È cosa nostra? Il Csm grazia la toga rossa finita nelle chat bollenti di Luca Palamara

Finisce con un’altra archiviazione l’ennesimo procedimento aperto dal Csm sulle chat di Luca Palamara. Il plenum ha deciso con 11 voti a favore, 7 contrari e 4 astenuti, di non trasferire per incompatibilità ambientale Anna Canepa, sostituto procuratore alla Direzione nazionale antimafia, perché i messaggi scambiati con l’ex consigliere sono stati sì «inopportuni», come ammesso dalla stessa Prima commissione, ma non avrebbero compromesso lo svolgimento delle funzioni e l’immagine di imparzialità della toga. E così, dopo il caso di Donatella Ferranti, ex parlamentare del Pd e oggi magistrato alla Corte di Cassazione, «graziata» dal trasferimento d’ufficio dopo i messaggi inviati a Palamara, anche Canepa, già segretaria di Magistratura democratica, resta al suo posto.

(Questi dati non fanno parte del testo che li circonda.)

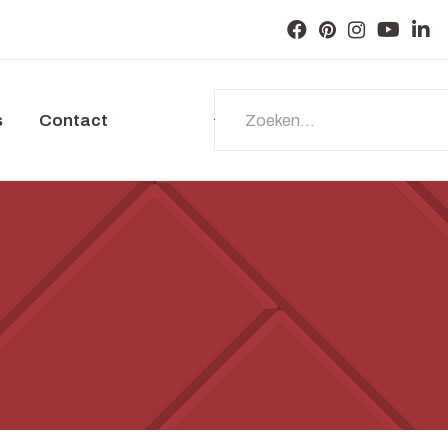
s
Contact
Zoeken...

Dalle chat intercorse tra 2017 e il 2019, cioè sia quando Palamara era consigliere del Csm, sia dopo, quando evidentemente si riteneva avesse ancora un’influenza sul consiglio, emergerebbe un interessamento di Canepa, responsabile del coordinamento della Dna con il distretto in Liguria, dove aveva anche lavorato per dieci anni come pm, prima per la nomina del procuratore di Savona e poi per quella del procuratore aggiunto alla Dna, il suo stesso ufficio. Nel luglio 2018: «Scusa se ti disturbo, domani dovreste discutere del procuratore di Savona, è uno snodo fondamentale. Sono in corsa Arena e Landolfi uno di Mi, l’altro di AeI, ma non è questo il problema. Sono 2 banditi incapaci Il migliore è Ubaldo Pelosi, attuale facente funzioni». Risponde Palamara: «Ok tesoro». E lei: «Mi raccomando». Poi, a gennaio 2019, Canepa si rivolge a Palamara sulla nomina del procuratore aggiunto alla Dna: «Ti chiedo di provarci». E Palamara: «Lo farò fino all’ultimo». E gli chiede di intervenire «su quelle pecore che stanno al Csm». Lei si è difesa in prima commissione ammettendo di aver usato espressioni e modi «inopportuni» e «infelici», ma di averlo fatto nell’interesse e per il bene degli uffici. Perché riteneva che i due colleghi definiti «banditi incapaci» – per cui è stata anche querelata da uno degli interessati – non fossero adatti al ruolo. Il Csm ha sentito sia i due magistrati «denigrati» sia i colleghi di Canepa, e non è stato ravvisato alcun turbamento negli uffici e nello svolgimento delle funzioni della toga. Per il laico Stefano Cavanna «è il solito meccanismo, si chiamano i colleghi e si chiede com’è l’ufficio, funziona bene? Canepa lavora bene? – ha detto in plenum – Qui è come si stessimo dicendo, sì lo sappiamo che è inopportuno ma che ci importa. C’è un magistrato che ha dato prova oggettiva di muoversi come se fosse in un ufficio proprio, in maniera privatistica, in base all’amicizia. Questo nell’ufficio più importante che abbiamo in Italia, vi sembra normale? È una condotta che non può non impattare pesantemente sulla credibilità dell’ufficio».

Contrario all’archiviazione anche il laico Fulvio Gigliotti: «Come si possa in una situazione del genere affermare che l’imparzialità non sia stata scalfita faccio fatica a comprenderlo». Hanno votato contro l’archiviazione anche i togati Sebastiano Ardita (AeI), Antonio D’Amato e Maria Tiziana Balduini (Mi); oltre a Gigliotti (M5s) e Cavanna (Lega), anche i laici Filippo Donati (M5s) ed Emanuele Basile (Lega).

Invece il Csm ha deciso a maggioranza che si è trattato di inopportunità, ma senza alcun impatto sul lavoro della toga. Anche in questo caso come in quello di Ferranti e altri, la Procura generale della Cassazione non ha ritenuto di avviare l’azione disciplinare (diversa dal procedimento di trasferimento per incompatibilità). Pratica chiusa.